5 tips to make a great PowToon video


PowToon is an online tool for creating animated videos. I've been a fan of it for a while, both because I saw nice examples of its use (such as this one from the University of Sunderland) and heard from lots of users that it was very to easy to work with. Recently I've started using it for myself (this video from my previous post on here, for example) and have persuaded my place of work to get the Pro licence which removes the PowToon logo from the corner of the video and allows you to upload the video in HD, among other perks. More on the different licenses below.

Here's the first video I created for work, for anyone who wants an example of what you can do with PowToon:

5 top tips

Having now used it a lot in the last month, here are some tips for creating a good PowToon video.

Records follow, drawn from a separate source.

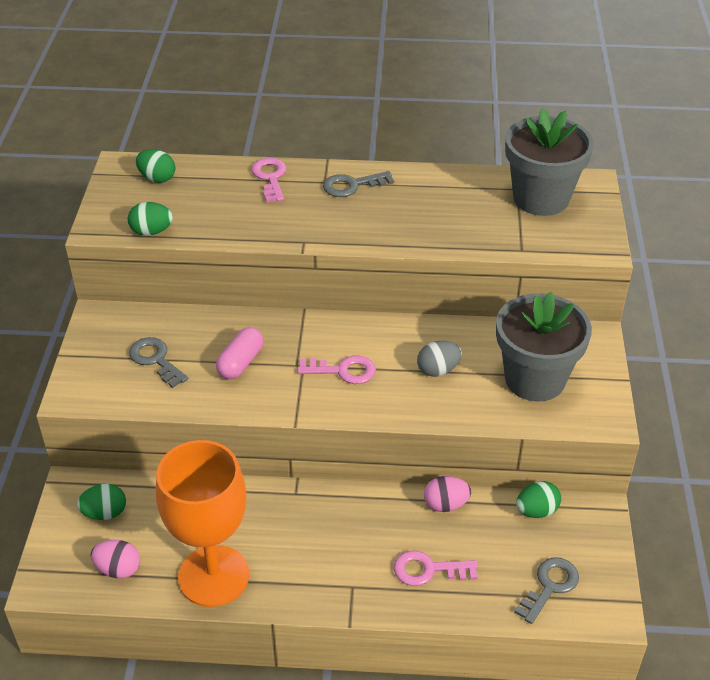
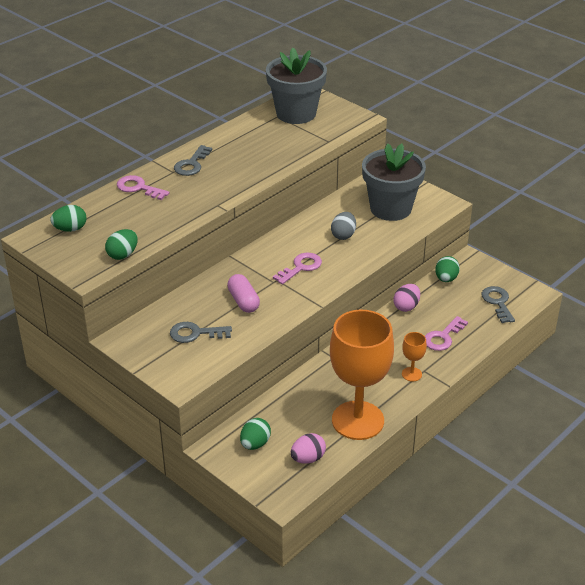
camera: 50 degrees left, 5 degrees down
(334, 579) = (411, 374): none -> orange goblet

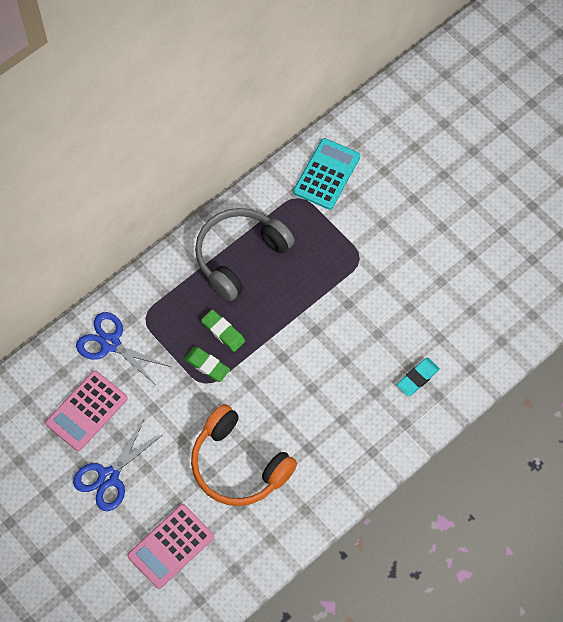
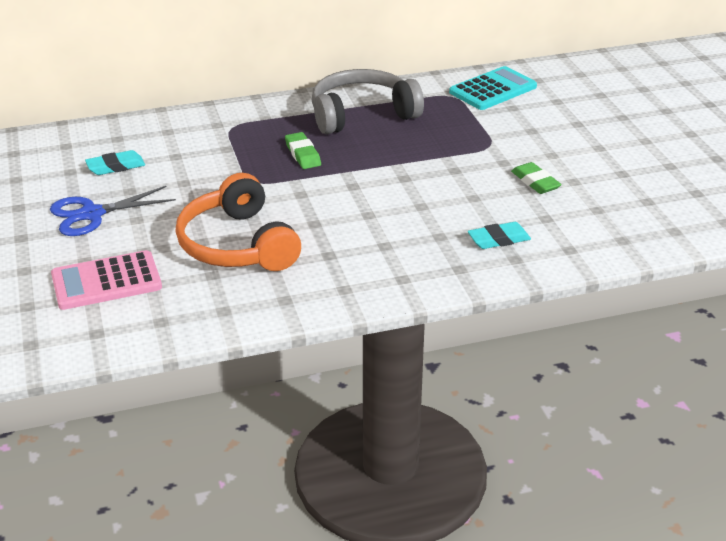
camera: 25 degrees right, 30 degrees down
(87, 411) = (116, 167): pink calculator -> turquoise eraser
(110, 343) = (182, 133): blue scissors -> none
(207, 365) = (266, 170): green eraser -> green eraser (535, 182)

  1. The other rules about making good videos still apply! PowToon makes it easy to create very engaging content, but that doesn't mean the videos can exist in a vacuum separate from the usual good practice.

    Your PowToons still need to a) hit the ground running with no long intros, b) cover the BENEFITS of what your service does rather than list the features, c) be as short as possible without losing the meaning or value - under 2 minutes is best otherwise people will simply switch off before the end, and d) they need to work without sound as well as with sound, so if you have narration try and get some text on the screen to cover the key points too...
  2. Choose the style of PowToon that suits the story you're trying to tell. This may sound obvious but it bears repeating - choose the visual style that best expresses the information and the message you're trying to get across. Some of the styles and options in PowToon are really nice but may not suit what you're trying to say. The little animated figures may be appropriate in some contexts and not in others, for example. It's not about how much you like a particular style, it is - as ever - all about your intended audience.
  3. Get someone else to check the timings. It's vital that the video zips along, but essential that people can absorb each piece of information before it moves on. When you create a video you become so close to the whole thing that it becomes impossible to judge how long each screen or section should last - I ended up adding several seconds on to some of my screens for the video above, based on feedback after previewing a draft on Twitter. I knew what the text said because I wrote it, so I was reading much faster than a user, and not leaving nearly enough time for each part.
  4. If you're recording narration, do that first! It is MUCH easier to animate your PowToon to suit your narration, than to try and pace a voice-over to match an existing video. (Unlike recording a screen-capture video in something like Camtasia, where the opposite can sometimes be true.) So write the script with the software in mind, record it, and then create the visual content to suit it.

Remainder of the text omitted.